Menanggapi Childfree ini, menunjukkan adanya pergeseran nilai tentang memiliki seorang anak dalam kehidupan sosial. Lebih mudah, pasangan suami istri yang memutuskan Childfree secara tidak langsung menilai bahwa memiliki anak adalah beban, bukan lagi suatu karunia. Pada akhirnya, Childfree menunjukkan hilangnya fungsi keluarga. Sebagaimana kita ketahui, keluarga adalah salah satu unit terkecil dalam kehidupan masyarakat. Keluarga adalah salah satu pranata sosial yang memiliki fungsi tersendiri.
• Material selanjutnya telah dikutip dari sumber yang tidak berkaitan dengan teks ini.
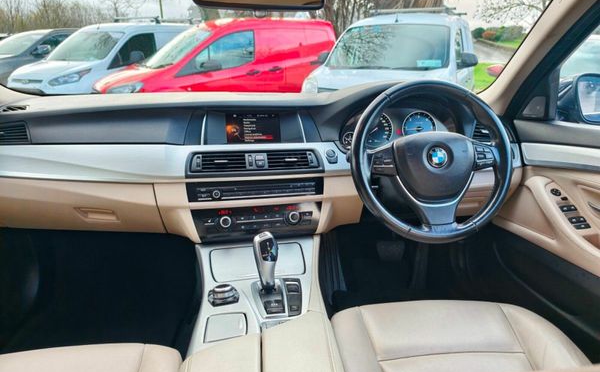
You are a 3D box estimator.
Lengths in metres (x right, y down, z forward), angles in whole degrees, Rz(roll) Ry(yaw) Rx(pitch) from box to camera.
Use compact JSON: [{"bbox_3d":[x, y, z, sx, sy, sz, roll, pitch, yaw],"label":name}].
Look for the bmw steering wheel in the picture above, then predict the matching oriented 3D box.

Dalam hal ini, tentu keluarga Childfree tidak bisa melakukan fungsi keluarga dengan sempurna seperti sosialisasi, proteksi, ekonomi, afeksi, dan pemberian status. Childfree juga menunjukkan kesetaraan gender yang memiliki relasi egaliter, yang mana seorang perempuan dan laki-laki memiliki hak ataupun kesempatan yang sama dalam mengambil suatu keputusannya.
Selain itu, dalam perspektif teori konstruksi sosial yang ditokohi oleh Pater Berger. Teori ini dikonsepkan sebagai proses sosial melalui tindakan dan interakasi individu atau sekelompok individu menciptakan suatu realitas yang terus-menerus dimiliki dan dialami bersama secara subjektif. Teori ini berakar pada paradigma konstruktivis yang melihat realitas sosial sebagai konstruksi sosial yang diciptakan individu. Sehingga individu menjadi penentu dalam dunia sosial yang dikonstruksi berdasarkan kehendaknya, yang mana dalam banyak hal memiliki kebebasan bertindak diluar batas kontrol dan pranata sosialnya.
Sedangkan Childfree merupakan hasil konstruksi sosial yang berawal dari ide subjektif hasil interaksi antar individu dengan individu lain maupun lingkungan sekitarnya. Sehingga dijadikan konsensus bagi pasutri (Pasangan suami istri) yang menyatakan Childfree. Akhirnya, Childfree menjadi sebuah realitas sosial dalam masyarakat. Jadi tidak bis pungkiri adanya fenomena Childfree dan akan menjadi tren tersendiri pada kehidupan Gen-Z saat ini.